# TASK ITEM
Please convert the part of the data that opens with the line containing "तथा आवश्यकताअनुरूप परिचालित भए–नभएको अनुगमन" and closes with the line containing "नागरिक संघ–संस्था सबैको" into a Markdown table with the columns No. and Text, one row per line with blank lines left out.

Records from a data source
*-*-*

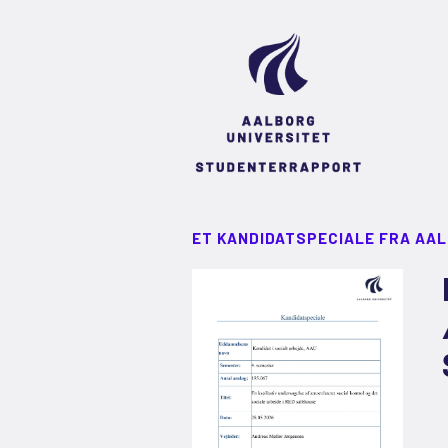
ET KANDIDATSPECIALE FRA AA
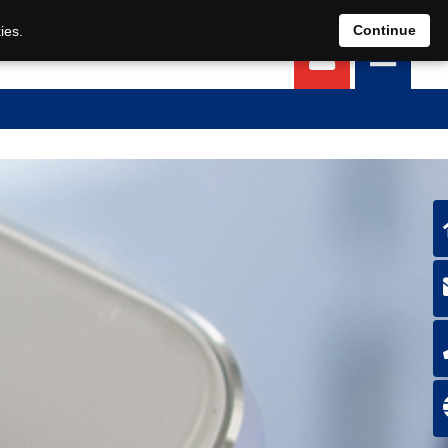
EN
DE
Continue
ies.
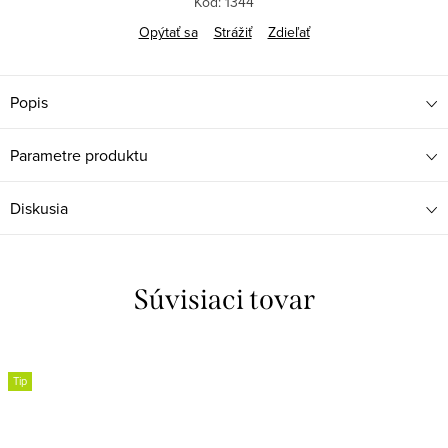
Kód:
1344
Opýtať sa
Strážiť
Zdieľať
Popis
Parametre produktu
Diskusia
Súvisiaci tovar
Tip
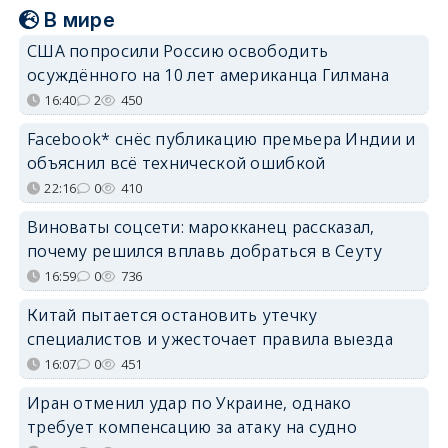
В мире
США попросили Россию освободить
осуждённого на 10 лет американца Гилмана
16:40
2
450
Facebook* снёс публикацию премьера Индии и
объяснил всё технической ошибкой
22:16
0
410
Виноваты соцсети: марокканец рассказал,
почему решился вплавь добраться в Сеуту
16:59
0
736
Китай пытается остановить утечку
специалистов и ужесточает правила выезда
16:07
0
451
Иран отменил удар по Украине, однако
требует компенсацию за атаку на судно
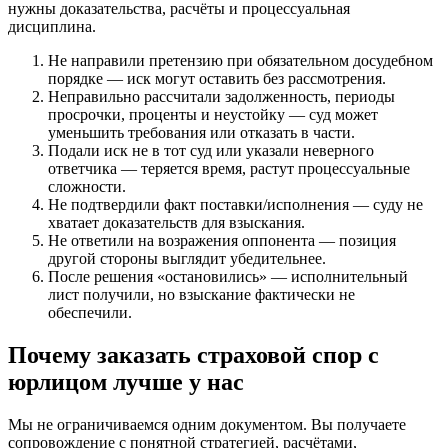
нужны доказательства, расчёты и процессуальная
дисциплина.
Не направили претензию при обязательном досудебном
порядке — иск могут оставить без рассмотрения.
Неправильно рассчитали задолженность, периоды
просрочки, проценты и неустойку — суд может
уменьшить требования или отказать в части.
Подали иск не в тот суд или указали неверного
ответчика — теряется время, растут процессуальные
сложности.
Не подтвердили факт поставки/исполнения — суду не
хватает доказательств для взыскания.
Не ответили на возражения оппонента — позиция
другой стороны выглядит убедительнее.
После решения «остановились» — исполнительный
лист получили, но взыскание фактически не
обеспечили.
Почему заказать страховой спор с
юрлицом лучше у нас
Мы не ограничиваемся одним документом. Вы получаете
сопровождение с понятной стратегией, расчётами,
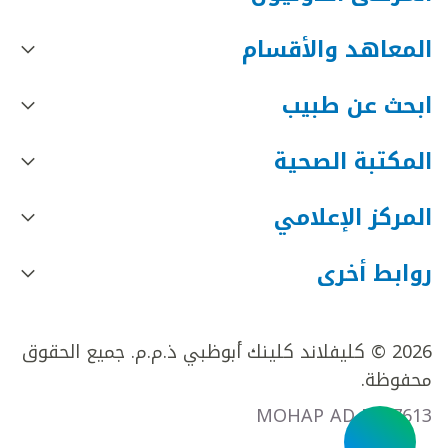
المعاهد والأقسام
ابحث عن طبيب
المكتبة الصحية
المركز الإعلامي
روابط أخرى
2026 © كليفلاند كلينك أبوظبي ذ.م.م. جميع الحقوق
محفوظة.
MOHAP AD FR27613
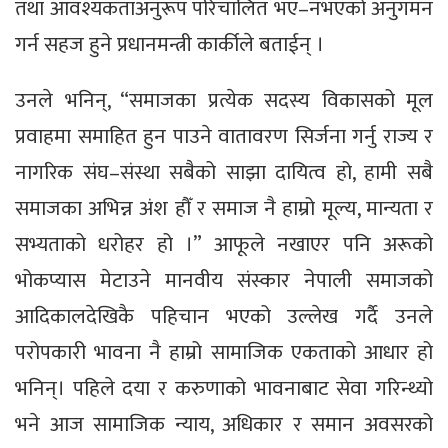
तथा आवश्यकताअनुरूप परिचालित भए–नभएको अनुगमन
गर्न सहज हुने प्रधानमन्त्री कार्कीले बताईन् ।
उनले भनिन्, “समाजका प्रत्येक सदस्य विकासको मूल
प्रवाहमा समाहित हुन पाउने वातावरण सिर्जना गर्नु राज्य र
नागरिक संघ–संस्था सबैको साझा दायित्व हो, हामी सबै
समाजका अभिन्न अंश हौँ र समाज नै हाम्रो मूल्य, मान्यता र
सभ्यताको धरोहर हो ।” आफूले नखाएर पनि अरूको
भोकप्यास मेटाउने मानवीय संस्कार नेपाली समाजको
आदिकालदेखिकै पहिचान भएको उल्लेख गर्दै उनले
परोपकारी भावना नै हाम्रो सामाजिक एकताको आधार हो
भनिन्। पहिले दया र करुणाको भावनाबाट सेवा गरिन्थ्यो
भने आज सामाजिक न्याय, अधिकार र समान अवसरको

*-*-*

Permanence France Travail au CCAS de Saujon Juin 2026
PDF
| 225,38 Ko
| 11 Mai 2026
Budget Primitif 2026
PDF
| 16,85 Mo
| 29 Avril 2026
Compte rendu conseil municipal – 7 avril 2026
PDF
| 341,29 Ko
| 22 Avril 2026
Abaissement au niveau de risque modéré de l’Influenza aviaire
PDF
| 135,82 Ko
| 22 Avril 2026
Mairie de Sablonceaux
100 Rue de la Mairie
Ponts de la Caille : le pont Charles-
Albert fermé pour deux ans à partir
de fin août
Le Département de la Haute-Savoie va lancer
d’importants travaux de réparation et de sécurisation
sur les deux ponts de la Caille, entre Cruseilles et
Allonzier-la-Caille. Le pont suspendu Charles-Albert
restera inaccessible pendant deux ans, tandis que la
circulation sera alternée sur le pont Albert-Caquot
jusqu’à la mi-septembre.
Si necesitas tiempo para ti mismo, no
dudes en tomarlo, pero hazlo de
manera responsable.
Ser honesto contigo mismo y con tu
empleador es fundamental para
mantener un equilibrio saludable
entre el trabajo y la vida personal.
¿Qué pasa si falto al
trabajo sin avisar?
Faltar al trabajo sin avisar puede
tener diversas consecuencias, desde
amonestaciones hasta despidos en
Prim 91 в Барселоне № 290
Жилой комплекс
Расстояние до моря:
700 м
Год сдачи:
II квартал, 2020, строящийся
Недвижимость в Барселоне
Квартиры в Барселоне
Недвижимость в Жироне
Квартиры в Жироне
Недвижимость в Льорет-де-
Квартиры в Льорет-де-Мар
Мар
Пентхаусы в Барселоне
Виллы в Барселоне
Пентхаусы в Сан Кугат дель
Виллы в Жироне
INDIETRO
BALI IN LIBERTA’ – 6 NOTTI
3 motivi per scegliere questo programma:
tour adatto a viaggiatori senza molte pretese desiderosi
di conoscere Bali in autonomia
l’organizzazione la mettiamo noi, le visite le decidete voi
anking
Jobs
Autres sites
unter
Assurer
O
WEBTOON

*-*-*

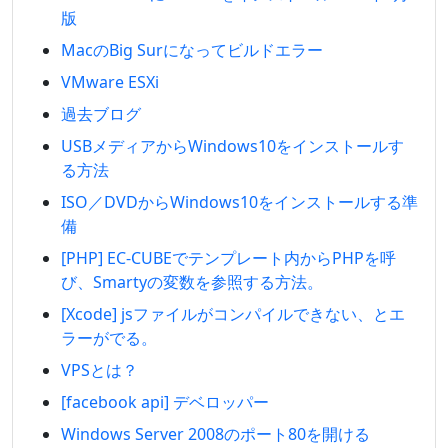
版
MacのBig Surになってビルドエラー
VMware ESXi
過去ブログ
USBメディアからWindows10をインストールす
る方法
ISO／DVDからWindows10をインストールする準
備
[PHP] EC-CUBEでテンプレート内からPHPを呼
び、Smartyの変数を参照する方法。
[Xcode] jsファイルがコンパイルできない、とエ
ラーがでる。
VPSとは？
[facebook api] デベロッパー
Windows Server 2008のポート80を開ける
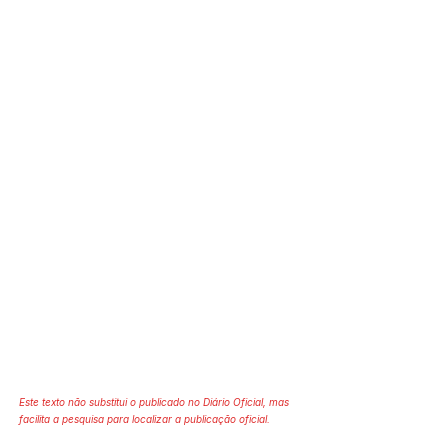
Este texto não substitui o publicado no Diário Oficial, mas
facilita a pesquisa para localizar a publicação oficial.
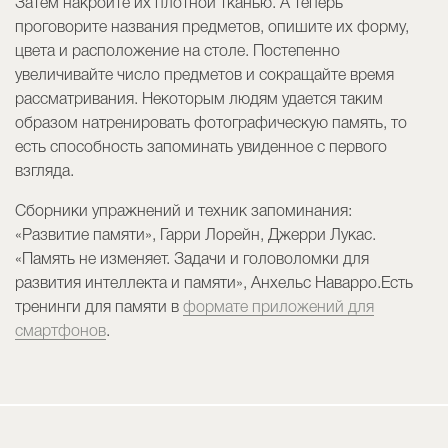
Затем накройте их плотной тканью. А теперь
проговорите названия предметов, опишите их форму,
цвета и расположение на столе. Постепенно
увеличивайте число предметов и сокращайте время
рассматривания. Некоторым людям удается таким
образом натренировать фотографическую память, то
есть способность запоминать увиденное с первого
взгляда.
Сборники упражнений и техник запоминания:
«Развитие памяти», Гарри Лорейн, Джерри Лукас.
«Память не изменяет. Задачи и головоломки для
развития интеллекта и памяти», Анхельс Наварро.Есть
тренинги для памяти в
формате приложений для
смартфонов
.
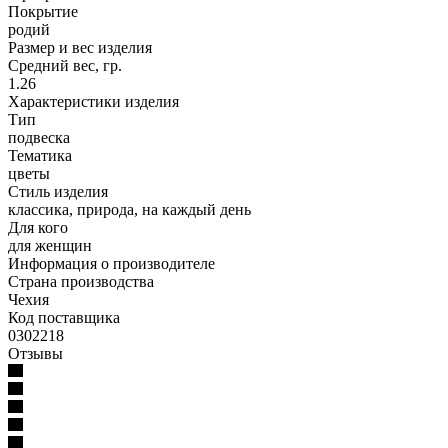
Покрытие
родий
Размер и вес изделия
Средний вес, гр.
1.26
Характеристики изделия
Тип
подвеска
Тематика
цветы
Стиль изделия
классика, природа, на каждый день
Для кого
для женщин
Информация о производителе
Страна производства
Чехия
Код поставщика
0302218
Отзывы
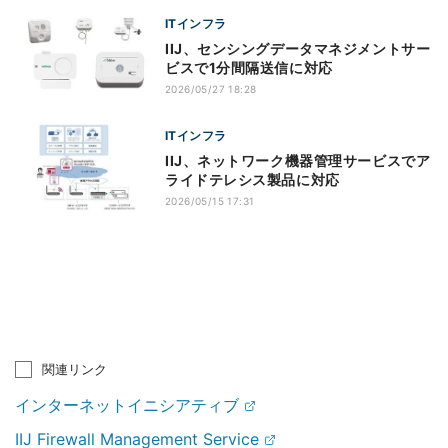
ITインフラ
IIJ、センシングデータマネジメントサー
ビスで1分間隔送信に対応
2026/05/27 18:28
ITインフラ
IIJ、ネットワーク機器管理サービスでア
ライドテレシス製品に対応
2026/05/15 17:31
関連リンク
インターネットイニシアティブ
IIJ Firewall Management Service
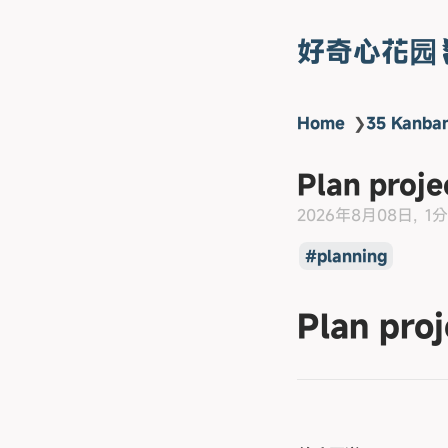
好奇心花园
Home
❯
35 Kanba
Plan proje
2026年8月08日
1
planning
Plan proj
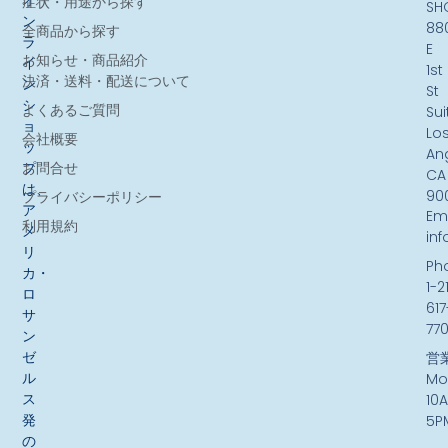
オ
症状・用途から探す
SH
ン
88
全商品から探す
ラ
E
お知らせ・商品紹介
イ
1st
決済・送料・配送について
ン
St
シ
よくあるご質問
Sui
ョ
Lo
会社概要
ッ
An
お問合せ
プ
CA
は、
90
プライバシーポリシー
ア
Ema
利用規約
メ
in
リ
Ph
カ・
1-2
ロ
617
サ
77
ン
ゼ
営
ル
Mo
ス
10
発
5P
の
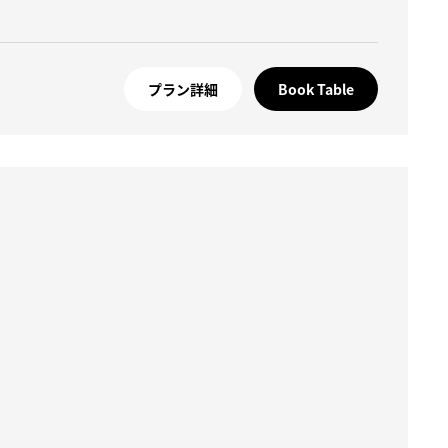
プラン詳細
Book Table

*-*-*

# WRITTEN RESPONSE
| No. | Text |
|---|---|
| 1 | तथा आवश्यकताअनुरूप परिचालित भए–नभएको अनुगमन |
| 2 | गर्न सहज हुने प्रधानमन्त्री कार्कीले बताईन् । |
| 3 | उनले भनिन्, “समाजका प्रत्येक सदस्य विकासको मूल |
| 4 | प्रवाहमा समाहित हुन पाउने वातावरण सिर्जना गर्नु राज्य र |
| 5 | नागरिक संघ–संस्था सबैको साझा दायित्व हो, हामी सबै |